What changes when you stop

Within a week. The first few nights can run rougher β€” REM rebounds hard and dreams turn vivid before things settle β€” but by the end of the week overnight heart rate is back near your sober baseline StrΓΌven 2025, REM has returned, and second-half fragmentation eases. You start waking up actually rested. Mornings have a sharpness you may not have noticed was missing. Afternoon energy crashes get smaller. The puffiness in the face fades; the cheekbone redness that took until Wednesday to clear stops showing up at all.

Within a month. The cleanest controlled trial of this put regular drinkers β€” averaging the equivalent of two drinks a day β€” on a thirty-day abstinence protocol and measured the same people before and after. Systolic blood pressure dropped about 6 mmHg; weight dropped about 1.5 kg; insulin resistance improved roughly 5%; circulating levels of two cancer-related growth factors fell by roughly half; liver enzymes normalized Mehta 2017.

Within a year. The anxiety baseline drops in most regular drinkers, often in ways friends and family notice before you do. Cardiovascular event risk begins to track the genetic-randomization curve: lower for every standard drink no longer in the diet Holmes 2014. Body composition shifts in the direction your training and eating were already trying to produce, now without the alcohol calories and the disrupted sleep working against it.

Over a decade. Brain volume preservation. Cumulative cancer-risk reduction β€” gradual for some sites, faster for others. The version of your fifties that has more headroom for the things that need it.

The honest frame: none of this is dramatic on any given week. The drinker who quits doesn't get a movie ending. They get a smaller version of the slow tax, paid in the other direction.

Where the math is different

Women aren't smaller men where alcohol is concerned. The same dose produces a higher blood-alcohol level β€” roughly 30 to 50% higher β€” because of lower body water and reduced stomach-enzyme activity. The cancer threshold, especially for breast, is lower per gram. The cirrhosis threshold is lower. "Two drinks for him, one for her" is the rough rule. "Less than that for both" is the better one.
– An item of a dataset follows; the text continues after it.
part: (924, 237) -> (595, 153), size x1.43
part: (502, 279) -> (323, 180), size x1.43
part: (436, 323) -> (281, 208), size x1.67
If you are of East Asian ancestry and flush when you drink, the math is sharply against you. The slow-clearing version of the acetaldehyde enzyme produces several-fold higher rates of mouth, throat, and esophageal cancer per gram of alcohol than the normal variant Connor 2017. The cultural pressure to drink in many East Asian business and social settings runs directly into the genetics here. For this group, the harm-reduction calculus reasonably collapses to zero.
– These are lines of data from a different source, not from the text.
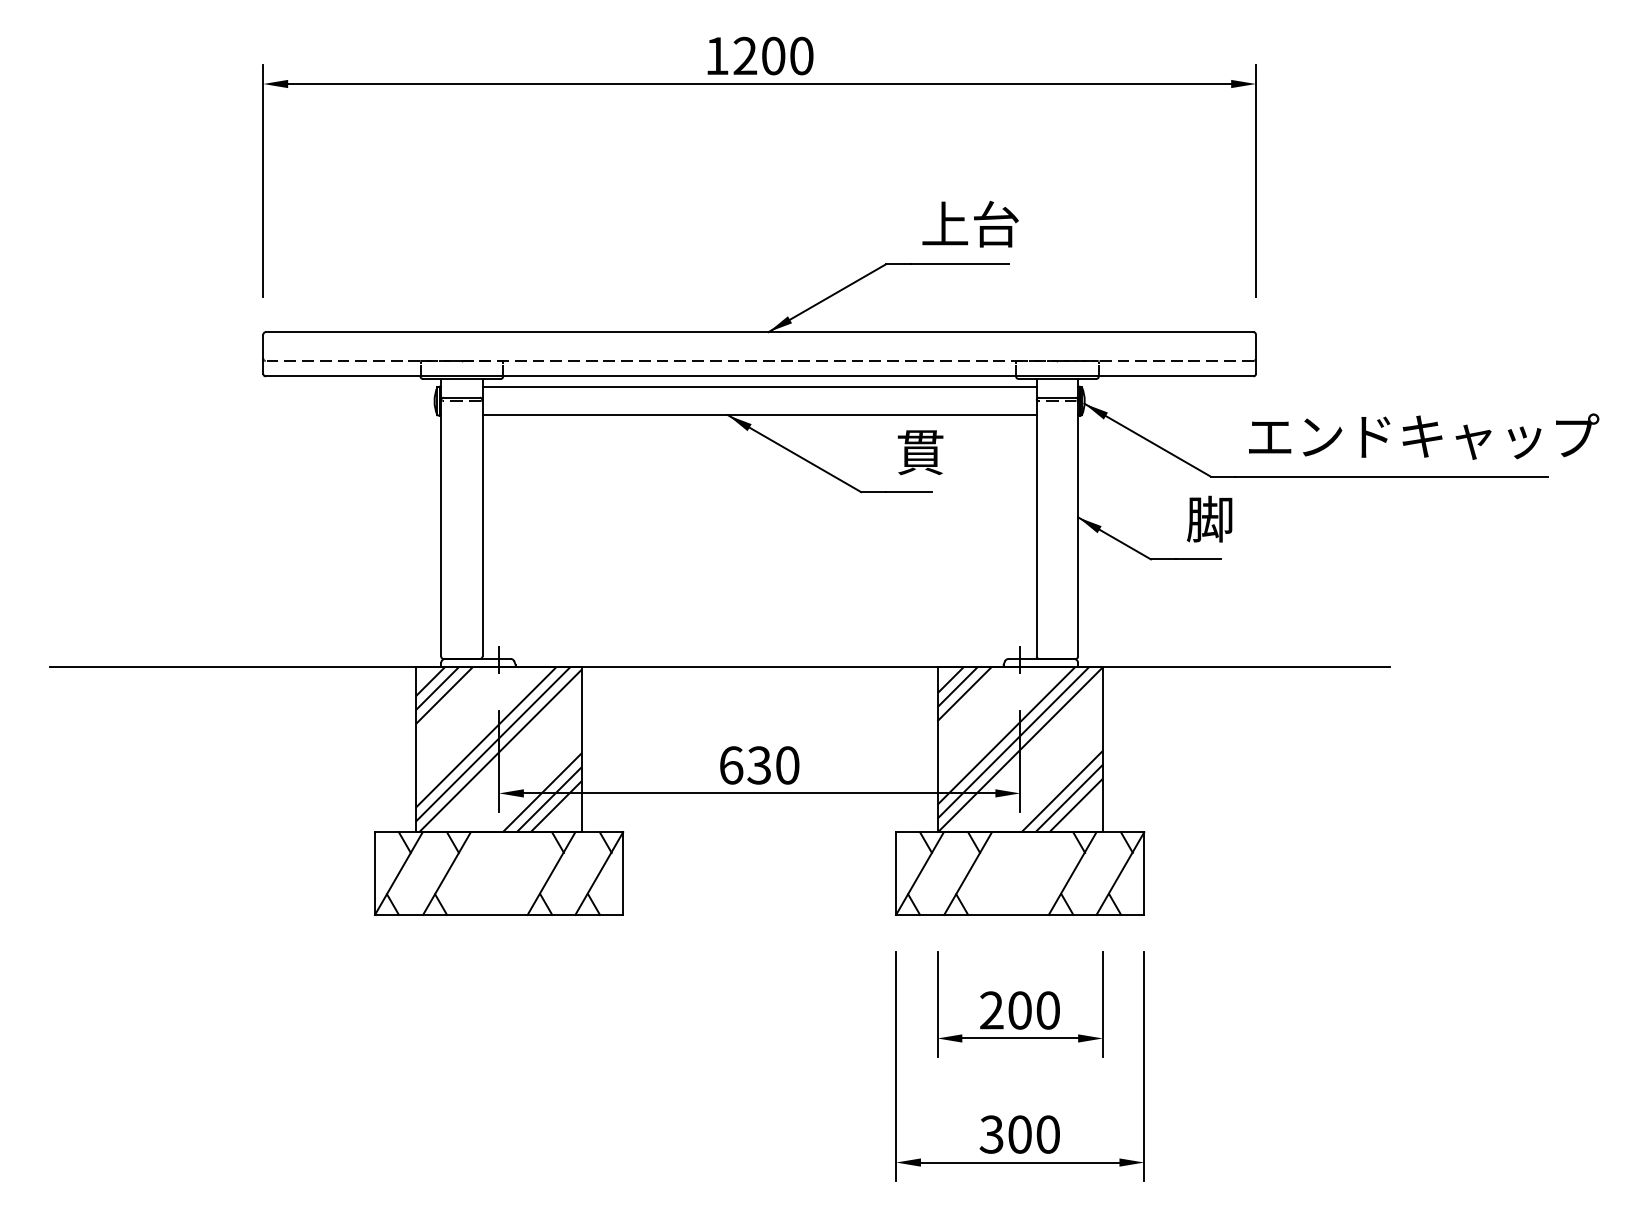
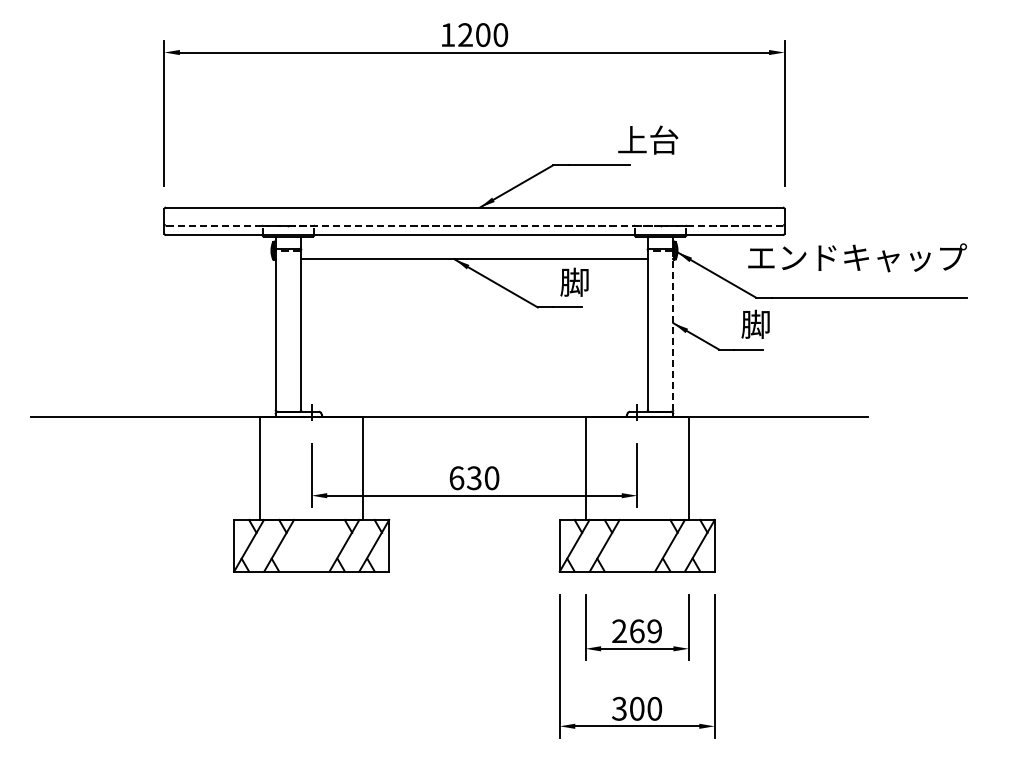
text: (970, 223) -> (648, 139), moved
line: (759, 386) -> (474, 241), removed
text: (1423, 436) -> (857, 257), moved
text: (919, 450) -> (574, 281), 貫 -> 脚
line: (1078, 528) -> (673, 330), solid -> dashed
hatch: (498, 748) -> (311, 467), removed
hatch: (1018, 748) -> (636, 467), removed
text: (1034, 1010) -> (646, 631), 200 -> 269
Under 40, the dominant story isn't cancer or cardiovascular events β€” it's injury. Car crashes, falls, drownings, assaults, and the decisions made in a context where judgment is impaired account for most of the alcohol-attributable deaths in this age band Taylor 2010. The minimum-harm intake is essentially zero, and the gap between "moderate" and "heavy" matters less than whether you are behind a wheel or near water on a given night.
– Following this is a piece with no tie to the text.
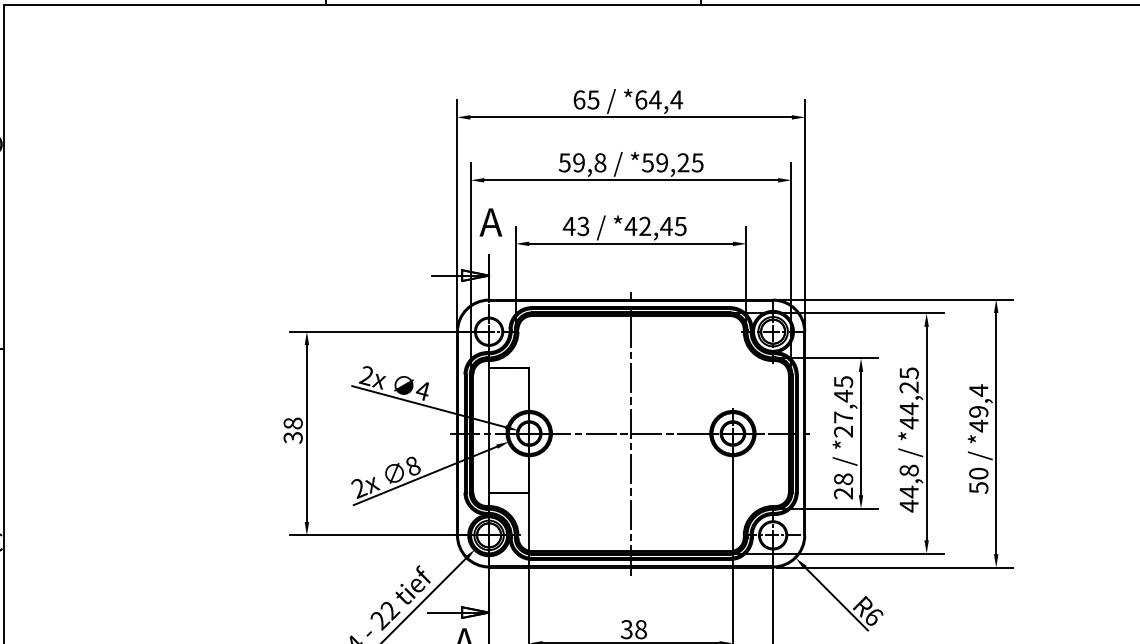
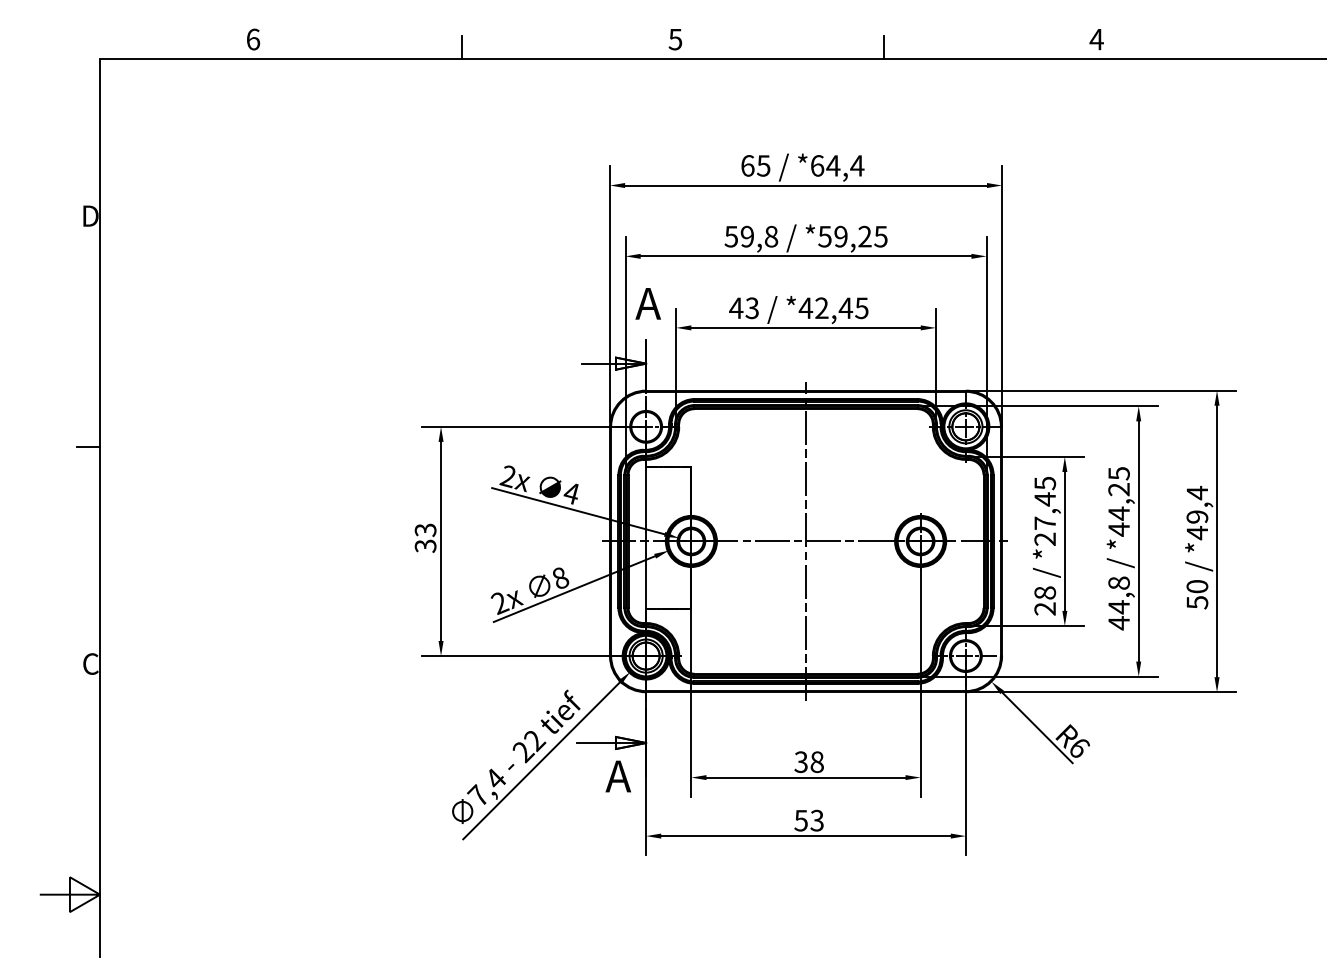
text: (293, 423) -> (425, 530), 38 -> 33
After about 65, metabolism slows, fall risk climbs, polypharmacy gets dense, and the brain is more vulnerable to the structural effects of alcohol. The same one or two drinks that registered as little at 40 hit measurably harder, and the dementia-risk curve gets steeper Rehm 2017. The harm-reduction targets used for younger adults are too generous here.

Related territory

Adjacent topics this entry doesn't cover end-to-end but the reader may want to follow up on:

  • Alcohol use disorder. If your drinking is occupying mental space you can't easily reclaim, the medication-assisted therapy literature (naltrexone, acamprosate) and the recovery-program ecosystem (AA, SMART Recovery, Moderation Management) sit in their own entries.
  • Fatty liver disease. Alcoholic and non-alcoholic fatty liver overlap in mechanism and management; the metabolic-syndrome side warrants its own treatment.
  • Sleep apnea. Alcohol exacerbates obstructive sleep apnea, and a meaningful fraction of people drinking to sleep have undiagnosed apnea underneath.
  • Hangover physiology and remedies. Its own topic, with surprisingly little settled evidence on the remedies side.
  • Fetal alcohol spectrum disorders. A separate clinical area with its own guidance.